Text section
Feb 7, 2017

My Tidens Tøj Regency Gown (updated)

Original Gown

This Danish wedding gown has long been of interest to me, and this week I received the fabric that I'd had custom embroidered for it. The original can be seen at http://natmus.dk/historisk-viden/temaer/modens-historie/1790-1840/hvid-brudekjole/.

My version of the embroidery pattern

Closer up of fabric with white embroidery along the hem.

I've chosen a fine white cotton with matching thread for embroidery and will be making a size 12 using the pattern below, which is a screenshot of the pdf that is back online at http://natmus.dk/fileadmin/user_upload/natmus/historisk-viden/modens-historie/snitmoenster/hvid-brudekjole.pdf.


Below are the photos I took of this gown on my recent trip to Denmark. It was so fantastic to see it up close, right in front of me. Unfortunately, it was behind glass, so these are the best photos I could get.








Patterns you may wish to use to replicate this gown include:
  • Nehelenia's 1790 Chemise Dress Pattern (based on this exact gown) gives a good bodice base and overlay.
  • Sense & Sensibilities Elegant Ladies Closet Pattern is good to use for dress construction methods as this gown is constructed like the drawstring gown. I used the skirt pattern but adjusted the fabric widths to fit my gown - my front pieces were wider and I used 2.5m for the back panel. Another pattern you could try that I did not experiment with is the Laughing Moon Chemise Dress, but it does not have the pleated collar overlay and I am unsure how the front is gathered.
My recommendation for beginners/intermediate is to make the Sensibility drawstring gown with elbow length sleeves and add the overlay from the Chemise dress pattern.  It's not quite what I did but would probably end being a lot easier.

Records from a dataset
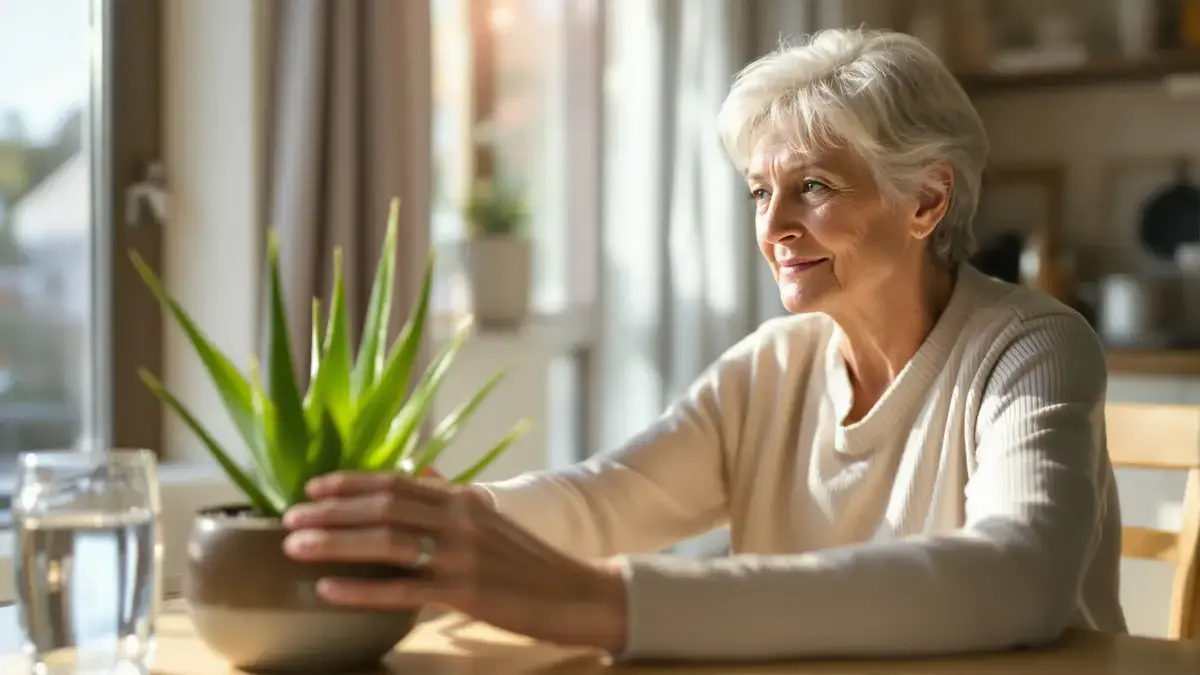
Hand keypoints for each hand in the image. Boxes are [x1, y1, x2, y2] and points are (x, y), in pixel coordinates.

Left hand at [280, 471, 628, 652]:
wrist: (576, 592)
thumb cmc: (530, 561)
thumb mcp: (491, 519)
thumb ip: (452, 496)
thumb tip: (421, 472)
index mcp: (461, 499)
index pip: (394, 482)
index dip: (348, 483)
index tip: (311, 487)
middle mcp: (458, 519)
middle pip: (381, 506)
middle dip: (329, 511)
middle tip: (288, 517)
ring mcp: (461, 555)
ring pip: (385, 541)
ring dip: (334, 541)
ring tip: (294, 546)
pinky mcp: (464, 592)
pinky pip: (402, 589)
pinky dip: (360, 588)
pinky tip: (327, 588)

* * *

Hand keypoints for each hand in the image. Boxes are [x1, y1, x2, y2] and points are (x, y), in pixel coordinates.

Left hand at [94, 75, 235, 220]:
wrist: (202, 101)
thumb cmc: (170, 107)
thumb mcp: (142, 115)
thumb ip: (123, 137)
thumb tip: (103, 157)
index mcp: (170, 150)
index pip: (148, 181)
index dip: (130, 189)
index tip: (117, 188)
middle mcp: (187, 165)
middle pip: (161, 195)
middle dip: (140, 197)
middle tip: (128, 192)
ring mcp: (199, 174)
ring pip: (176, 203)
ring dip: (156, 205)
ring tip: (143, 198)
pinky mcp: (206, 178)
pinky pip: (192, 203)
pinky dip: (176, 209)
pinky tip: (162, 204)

---

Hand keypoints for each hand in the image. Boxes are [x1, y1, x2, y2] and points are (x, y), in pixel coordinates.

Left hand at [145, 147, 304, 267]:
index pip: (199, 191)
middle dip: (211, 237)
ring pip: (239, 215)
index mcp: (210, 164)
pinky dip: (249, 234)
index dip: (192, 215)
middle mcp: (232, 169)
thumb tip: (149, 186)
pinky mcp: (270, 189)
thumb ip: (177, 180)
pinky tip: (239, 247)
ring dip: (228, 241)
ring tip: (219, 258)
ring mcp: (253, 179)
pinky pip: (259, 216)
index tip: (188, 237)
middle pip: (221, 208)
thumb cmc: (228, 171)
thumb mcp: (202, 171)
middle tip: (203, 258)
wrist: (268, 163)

What you should do
Reproduce word for word the stretch of the Regency gown post from "I've chosen a" through "I could get.". The lines play no part in this work.

Response to this exercise
I've chosen a fine white cotton with matching thread for embroidery and will be making a size 12 using the pattern below, which is a screenshot of the pdf that is back online at http://natmus.dk/fileadmin/user_upload/natmus/historisk-viden/modens-historie/snitmoenster/hvid-brudekjole.pdf.


Below are the photos I took of this gown on my recent trip to Denmark. It was so fantastic to see it up close, right in front of me. Unfortunately, it was behind glass, so these are the best photos I could get.